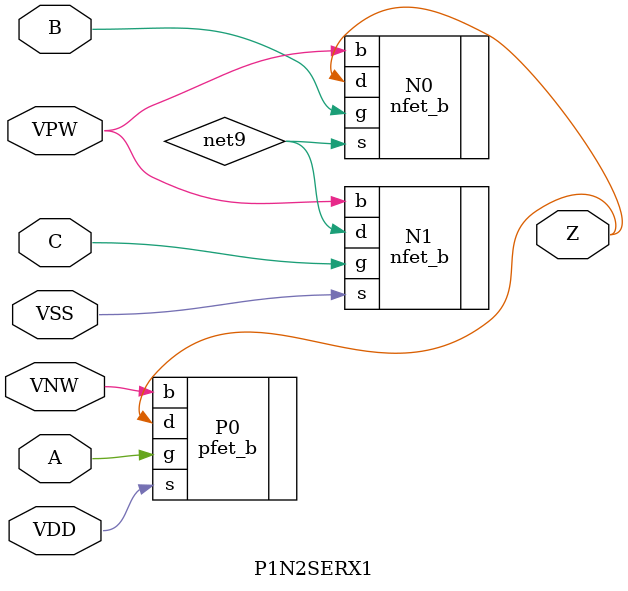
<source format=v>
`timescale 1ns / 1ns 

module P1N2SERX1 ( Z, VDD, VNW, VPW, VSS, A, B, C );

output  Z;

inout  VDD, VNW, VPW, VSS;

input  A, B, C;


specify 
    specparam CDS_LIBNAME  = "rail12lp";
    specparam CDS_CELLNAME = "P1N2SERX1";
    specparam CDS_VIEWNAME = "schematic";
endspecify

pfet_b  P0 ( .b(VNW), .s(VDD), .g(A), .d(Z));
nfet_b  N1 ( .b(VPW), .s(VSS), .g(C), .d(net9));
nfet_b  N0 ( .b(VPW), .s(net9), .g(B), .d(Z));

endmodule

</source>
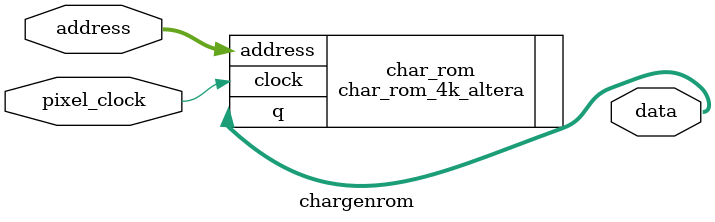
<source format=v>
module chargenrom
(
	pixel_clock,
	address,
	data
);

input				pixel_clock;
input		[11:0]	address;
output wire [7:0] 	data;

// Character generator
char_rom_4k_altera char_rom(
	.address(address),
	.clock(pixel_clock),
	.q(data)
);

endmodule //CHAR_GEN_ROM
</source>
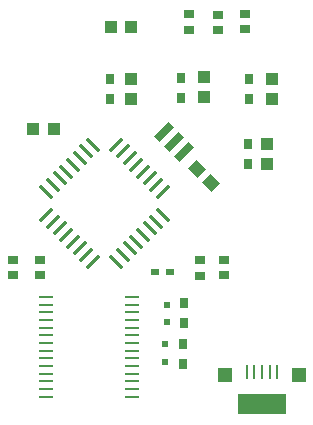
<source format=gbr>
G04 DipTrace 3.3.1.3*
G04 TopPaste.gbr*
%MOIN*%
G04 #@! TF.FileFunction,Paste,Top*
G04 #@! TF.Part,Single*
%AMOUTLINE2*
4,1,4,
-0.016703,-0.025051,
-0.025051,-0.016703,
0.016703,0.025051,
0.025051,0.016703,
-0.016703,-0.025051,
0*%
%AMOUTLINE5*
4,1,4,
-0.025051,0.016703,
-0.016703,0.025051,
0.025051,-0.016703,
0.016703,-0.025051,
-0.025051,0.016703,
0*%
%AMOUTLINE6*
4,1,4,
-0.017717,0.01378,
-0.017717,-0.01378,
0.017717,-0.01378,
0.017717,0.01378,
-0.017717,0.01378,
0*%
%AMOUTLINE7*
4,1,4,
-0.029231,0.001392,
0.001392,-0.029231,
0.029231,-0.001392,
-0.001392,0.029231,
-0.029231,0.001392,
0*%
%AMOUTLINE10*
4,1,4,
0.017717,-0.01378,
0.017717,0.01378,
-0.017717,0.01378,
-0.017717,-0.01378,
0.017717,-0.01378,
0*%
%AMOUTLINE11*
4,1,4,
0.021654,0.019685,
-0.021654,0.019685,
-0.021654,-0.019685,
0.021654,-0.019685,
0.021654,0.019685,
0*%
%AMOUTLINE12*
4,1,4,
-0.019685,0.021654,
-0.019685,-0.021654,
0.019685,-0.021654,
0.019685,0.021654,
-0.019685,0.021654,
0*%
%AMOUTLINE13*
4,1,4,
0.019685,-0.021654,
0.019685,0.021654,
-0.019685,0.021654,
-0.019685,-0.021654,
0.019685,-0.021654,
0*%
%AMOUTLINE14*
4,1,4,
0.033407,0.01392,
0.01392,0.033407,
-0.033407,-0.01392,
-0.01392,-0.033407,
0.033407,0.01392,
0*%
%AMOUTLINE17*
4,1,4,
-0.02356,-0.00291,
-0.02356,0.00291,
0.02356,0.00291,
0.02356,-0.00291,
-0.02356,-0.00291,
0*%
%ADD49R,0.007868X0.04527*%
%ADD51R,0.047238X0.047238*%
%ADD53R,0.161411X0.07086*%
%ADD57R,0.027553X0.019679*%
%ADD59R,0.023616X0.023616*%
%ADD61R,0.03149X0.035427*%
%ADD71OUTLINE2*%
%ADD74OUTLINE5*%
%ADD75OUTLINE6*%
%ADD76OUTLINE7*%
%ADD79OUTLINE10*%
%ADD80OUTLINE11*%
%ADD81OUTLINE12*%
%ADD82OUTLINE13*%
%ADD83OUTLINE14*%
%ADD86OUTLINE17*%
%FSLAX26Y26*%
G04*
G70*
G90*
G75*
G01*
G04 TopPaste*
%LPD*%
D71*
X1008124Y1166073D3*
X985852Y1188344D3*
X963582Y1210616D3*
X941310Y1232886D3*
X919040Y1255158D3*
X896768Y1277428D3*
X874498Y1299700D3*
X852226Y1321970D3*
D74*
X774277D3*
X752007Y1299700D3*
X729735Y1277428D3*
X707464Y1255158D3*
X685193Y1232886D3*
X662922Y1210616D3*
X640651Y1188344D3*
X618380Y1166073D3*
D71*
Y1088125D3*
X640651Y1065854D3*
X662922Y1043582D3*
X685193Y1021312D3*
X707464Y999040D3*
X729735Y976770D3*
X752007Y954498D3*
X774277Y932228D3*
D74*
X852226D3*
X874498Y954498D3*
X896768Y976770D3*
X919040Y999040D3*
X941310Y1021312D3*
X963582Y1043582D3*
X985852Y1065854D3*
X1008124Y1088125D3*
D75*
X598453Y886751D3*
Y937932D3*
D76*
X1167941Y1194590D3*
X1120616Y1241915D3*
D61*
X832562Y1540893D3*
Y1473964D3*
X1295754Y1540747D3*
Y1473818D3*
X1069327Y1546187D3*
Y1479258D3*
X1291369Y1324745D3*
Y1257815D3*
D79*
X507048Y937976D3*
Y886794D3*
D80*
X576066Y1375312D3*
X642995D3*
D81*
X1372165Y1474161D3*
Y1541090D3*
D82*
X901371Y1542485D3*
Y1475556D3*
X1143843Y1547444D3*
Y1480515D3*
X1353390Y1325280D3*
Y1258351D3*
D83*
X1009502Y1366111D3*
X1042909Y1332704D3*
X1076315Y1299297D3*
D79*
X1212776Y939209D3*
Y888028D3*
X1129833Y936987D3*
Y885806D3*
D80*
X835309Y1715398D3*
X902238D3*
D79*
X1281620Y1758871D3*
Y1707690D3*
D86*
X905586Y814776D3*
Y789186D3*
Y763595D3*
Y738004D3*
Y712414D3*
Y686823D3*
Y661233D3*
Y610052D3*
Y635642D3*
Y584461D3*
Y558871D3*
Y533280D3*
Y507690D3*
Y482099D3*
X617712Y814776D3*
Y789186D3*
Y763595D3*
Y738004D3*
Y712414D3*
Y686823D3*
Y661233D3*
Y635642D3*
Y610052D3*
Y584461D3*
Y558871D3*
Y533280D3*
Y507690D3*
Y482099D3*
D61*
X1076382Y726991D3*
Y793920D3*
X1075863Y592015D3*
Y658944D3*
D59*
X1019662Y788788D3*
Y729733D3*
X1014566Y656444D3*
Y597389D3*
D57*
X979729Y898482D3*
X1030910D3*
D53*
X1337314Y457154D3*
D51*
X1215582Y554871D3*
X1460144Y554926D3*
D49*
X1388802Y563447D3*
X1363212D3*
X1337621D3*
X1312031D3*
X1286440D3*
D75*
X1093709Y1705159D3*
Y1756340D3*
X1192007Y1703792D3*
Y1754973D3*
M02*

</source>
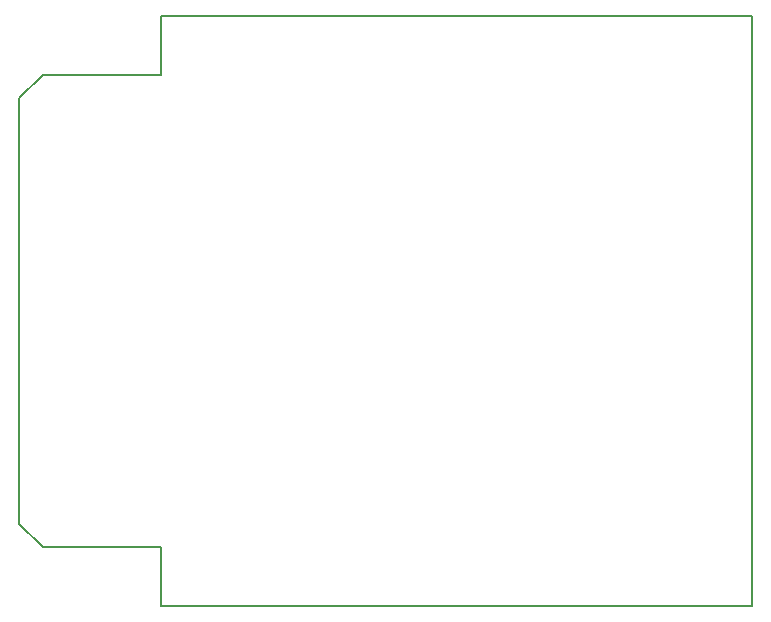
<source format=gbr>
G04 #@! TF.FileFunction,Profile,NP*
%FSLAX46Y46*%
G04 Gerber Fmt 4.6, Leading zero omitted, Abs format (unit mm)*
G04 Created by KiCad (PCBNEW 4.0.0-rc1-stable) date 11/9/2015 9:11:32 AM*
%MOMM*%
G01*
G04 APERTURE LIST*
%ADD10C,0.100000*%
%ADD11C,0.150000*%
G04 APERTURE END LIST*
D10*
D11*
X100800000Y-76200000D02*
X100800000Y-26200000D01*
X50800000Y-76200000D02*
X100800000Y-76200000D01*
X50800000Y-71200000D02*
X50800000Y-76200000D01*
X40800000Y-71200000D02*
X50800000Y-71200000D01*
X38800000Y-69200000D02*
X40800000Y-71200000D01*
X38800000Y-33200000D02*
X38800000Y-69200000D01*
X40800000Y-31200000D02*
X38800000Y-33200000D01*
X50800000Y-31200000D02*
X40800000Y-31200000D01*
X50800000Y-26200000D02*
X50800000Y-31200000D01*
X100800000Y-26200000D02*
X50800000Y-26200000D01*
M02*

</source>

TASK :: Only the lines from the one bearing "X50800000Y-71200000D02*" to the end of the material belong in the answer; set them down verbatim.

WORKED SOLUTION ::
X50800000Y-71200000D02*
X50800000Y-76200000D01*
X40800000Y-71200000D02*
X50800000Y-71200000D01*
X38800000Y-69200000D02*
X40800000Y-71200000D01*
X38800000Y-33200000D02*
X38800000Y-69200000D01*
X40800000Y-31200000D02*
X38800000Y-33200000D01*
X50800000Y-31200000D02*
X40800000Y-31200000D01*
X50800000Y-26200000D02*
X50800000Y-31200000D01*
X100800000Y-26200000D02*
X50800000Y-26200000D01*
M02*

</source>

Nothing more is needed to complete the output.